Complaints were also lodged about resources wasted due poor husbandry practices:
- Port Wade (2012) over 100,000 smolts died in their first few weeks in theocean
- Newfoundland (2013) up to half a million salmon destroyed due to Infectious Salmon Anemia (ISA)
- Shelburne Harbour (2012) up to one million salmon destroyed due to ISA
- St Mary’s Bay (2012) Suspected that up to 500,000 salmon died or were lost in February
- Nova Scotia (winters 2014 and 2015) tens of thousands of salmon died from superchill
Cooke Aquaculture salmon farms in Nova Scotia, New Brunswick, Newfoundland and Chile have regularly been visited by contagions of sea lice and ISA, resulting on compensation to Cooke from the federal government in recent years of $30-50 million.

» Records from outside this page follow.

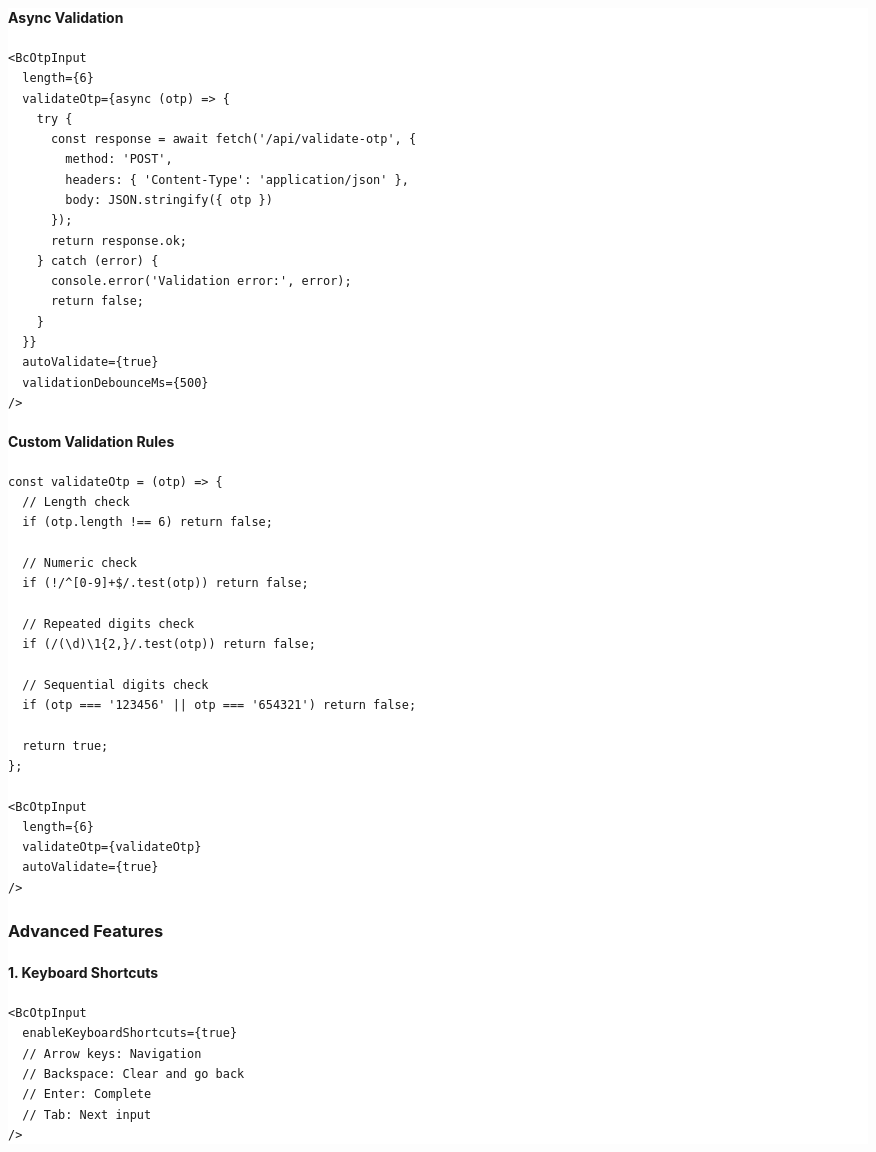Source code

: #### Async Validation
```tsx
<BcOtpInput
  length={6}
  validateOtp={async (otp) => {
    try {
      const response = await fetch('/api/validate-otp', {
        method: 'POST',
        headers: { 'Content-Type': 'application/json' },
        body: JSON.stringify({ otp })
      });
      return response.ok;
    } catch (error) {
      console.error('Validation error:', error);
      return false;
    }
  }}
  autoValidate={true}
  validationDebounceMs={500}
/>
```

#### Custom Validation Rules
```tsx
const validateOtp = (otp) => {
  // Length check
  if (otp.length !== 6) return false;
  
  // Numeric check
  if (!/^[0-9]+$/.test(otp)) return false;
  
  // Repeated digits check
  if (/(\d)\1{2,}/.test(otp)) return false;
  
  // Sequential digits check
  if (otp === '123456' || otp === '654321') return false;
  
  return true;
};

<BcOtpInput
  length={6}
  validateOtp={validateOtp}
  autoValidate={true}
/>
```

### Advanced Features

#### 1. Keyboard Shortcuts
```tsx
<BcOtpInput
  enableKeyboardShortcuts={true}
  // Arrow keys: Navigation
  // Backspace: Clear and go back
  // Enter: Complete
  // Tab: Next input
/>
```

Cooke Aquaculture has been criticized also for their lack of good “corporate citizenship.” Just months ago, Cooke announced that it no longer had any intention of constructing a salmon processing plant in Shelburne, a key element in a $25 million loan package from the Nova Scotia government. At the funding announcement, Cooke promised 350+ full-time, well-paying jobs in Shelburne, which have now suddenly evaporated.
In 2012, Glenn Cooke and two senior Cooke Aquaculture executives pleaded guilty to federal charges from the Department of Environment for illegally dumping dozens of litres of deadly Cypermethrin pesticide in the Bay of Fundy, resulting in the deaths of thousands of lobsters in the area.
One often-criticized element of the aquaculture licensing scheme in Nova Scotia is that the only income received by the government of Nova Scotia from a 50-acre site are minimal “leasing fees”, but the potential profits of – cited by DFO as 52% of investment – are staggering. The Shelburne Harbour site could produce $75 million or more net income for Cooke over the life of the lease, with all tax benfits going to New Brunswick from the billion-dollar fisheries giant.